Wanting to give a specific example, in the world of the contact center, artificial intelligence is used to enhance the activity of the agents, i.e., to provide them with materials in real time and suggestions on how to manage the relationship with the interlocutor best. The result is more fluid work, less conditioned by repetitive activities, and more rewarding; on the other hand, there is more satisfaction for the customer, who, in this way, is encouraged to buy.
Entrepreneurs should focus attention on agile working for another reason as well. Smart/hybrid working is indeed an opportunity to save on spaces and services, but it is also the only work model concretely conceived by young talents. If they want to remain competitive in the future, there is no other way.
Always keeping an eye on customer satisfaction.

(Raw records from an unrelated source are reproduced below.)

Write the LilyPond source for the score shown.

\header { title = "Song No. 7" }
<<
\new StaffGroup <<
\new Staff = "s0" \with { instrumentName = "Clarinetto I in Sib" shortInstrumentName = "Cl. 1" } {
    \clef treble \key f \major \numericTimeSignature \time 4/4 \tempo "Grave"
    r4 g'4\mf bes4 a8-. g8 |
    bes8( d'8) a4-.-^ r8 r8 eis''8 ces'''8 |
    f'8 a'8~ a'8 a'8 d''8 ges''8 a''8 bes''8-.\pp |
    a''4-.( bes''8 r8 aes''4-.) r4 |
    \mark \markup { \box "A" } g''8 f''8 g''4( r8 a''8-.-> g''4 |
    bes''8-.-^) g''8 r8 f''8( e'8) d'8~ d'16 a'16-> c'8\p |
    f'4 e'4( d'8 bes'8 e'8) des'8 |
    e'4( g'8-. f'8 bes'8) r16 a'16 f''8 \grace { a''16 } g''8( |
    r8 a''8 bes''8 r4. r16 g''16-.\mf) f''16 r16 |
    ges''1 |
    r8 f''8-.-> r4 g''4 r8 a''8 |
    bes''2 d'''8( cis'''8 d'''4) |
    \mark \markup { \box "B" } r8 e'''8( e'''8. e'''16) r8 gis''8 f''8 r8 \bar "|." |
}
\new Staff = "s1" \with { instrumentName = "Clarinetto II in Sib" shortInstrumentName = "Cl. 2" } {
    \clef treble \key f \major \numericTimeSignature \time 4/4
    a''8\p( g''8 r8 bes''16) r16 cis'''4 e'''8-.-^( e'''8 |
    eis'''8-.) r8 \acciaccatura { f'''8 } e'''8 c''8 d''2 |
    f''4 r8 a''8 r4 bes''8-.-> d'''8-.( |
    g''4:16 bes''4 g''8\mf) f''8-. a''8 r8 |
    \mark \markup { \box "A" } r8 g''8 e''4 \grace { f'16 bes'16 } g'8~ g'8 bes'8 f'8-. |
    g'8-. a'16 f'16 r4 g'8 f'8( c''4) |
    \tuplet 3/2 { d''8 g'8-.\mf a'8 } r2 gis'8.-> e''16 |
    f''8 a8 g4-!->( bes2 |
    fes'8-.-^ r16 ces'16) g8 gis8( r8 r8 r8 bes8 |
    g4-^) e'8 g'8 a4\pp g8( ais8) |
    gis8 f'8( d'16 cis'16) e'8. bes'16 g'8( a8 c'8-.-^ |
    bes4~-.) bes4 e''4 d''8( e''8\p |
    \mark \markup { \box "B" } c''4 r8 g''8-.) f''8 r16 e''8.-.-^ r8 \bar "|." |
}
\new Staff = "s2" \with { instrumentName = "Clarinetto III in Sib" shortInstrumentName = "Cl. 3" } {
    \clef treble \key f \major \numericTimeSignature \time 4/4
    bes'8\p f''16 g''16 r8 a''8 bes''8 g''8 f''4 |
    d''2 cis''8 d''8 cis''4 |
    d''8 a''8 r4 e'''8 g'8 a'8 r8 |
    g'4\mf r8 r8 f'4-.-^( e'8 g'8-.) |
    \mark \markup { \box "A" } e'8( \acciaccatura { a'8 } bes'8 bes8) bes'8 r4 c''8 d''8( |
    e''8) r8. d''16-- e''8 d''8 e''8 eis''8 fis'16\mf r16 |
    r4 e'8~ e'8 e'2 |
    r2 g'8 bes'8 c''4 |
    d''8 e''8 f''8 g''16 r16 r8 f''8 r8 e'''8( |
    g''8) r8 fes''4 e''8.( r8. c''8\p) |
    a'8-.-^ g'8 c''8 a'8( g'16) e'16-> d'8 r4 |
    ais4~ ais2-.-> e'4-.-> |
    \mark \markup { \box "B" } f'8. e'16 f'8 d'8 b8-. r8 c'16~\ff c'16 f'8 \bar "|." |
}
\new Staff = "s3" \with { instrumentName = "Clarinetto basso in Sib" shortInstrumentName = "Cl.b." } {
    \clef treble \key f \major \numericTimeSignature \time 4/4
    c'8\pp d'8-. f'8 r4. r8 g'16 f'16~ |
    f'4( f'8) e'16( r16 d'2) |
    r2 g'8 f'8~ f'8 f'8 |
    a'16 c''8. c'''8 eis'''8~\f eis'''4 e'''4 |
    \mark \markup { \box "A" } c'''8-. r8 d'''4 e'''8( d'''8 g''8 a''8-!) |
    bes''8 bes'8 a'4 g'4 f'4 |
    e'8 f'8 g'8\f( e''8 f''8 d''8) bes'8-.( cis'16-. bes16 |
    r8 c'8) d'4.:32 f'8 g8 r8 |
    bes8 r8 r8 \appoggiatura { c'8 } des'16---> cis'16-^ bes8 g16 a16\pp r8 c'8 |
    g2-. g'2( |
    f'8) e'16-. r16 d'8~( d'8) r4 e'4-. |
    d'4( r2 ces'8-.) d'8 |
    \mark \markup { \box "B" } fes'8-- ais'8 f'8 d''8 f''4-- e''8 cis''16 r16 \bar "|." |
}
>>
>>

It may seem trivial, but to sell more, you need to increase the number of customers and retain and increase the value of existing ones. This is why the first goal of digital must be to optimize the customer experience (CX, customer experience), which is far from trivial in an era characterized by complex purchasing paths, ever-growing (customer) needs, and the multiplication of contact channels with companies.
According to research by PwC, 73% of people consider CX as a determining factor in purchasing decisions, and 42% would pay more to get a rewarding experience. Furthermore, companies can measure the quality of CX with indicators, such as the ubiquitous Net Promoter Score (NPS). Through platforms, software, and applications, technology can have a disruptive impact on CX at any level. In particular, it can:
- simplify online purchase paths;
- personalize the relationship with companies through hyper-profiled marketing activities;
- optimize sales processes in B2B;
- introduce automated ticket and customer relationship management systems;
- enable eCommerce systems integrated with business processes (logistics, administrative, financial);
- help the company to enable omnichannel both as a sales process and as a customer relationship.
The results of the investment in CX depend from one case to another, but they impact both the acquisition of new customers and – and above all – the increase in value of existing ones. They resulted in the acceleration of revenues and profits.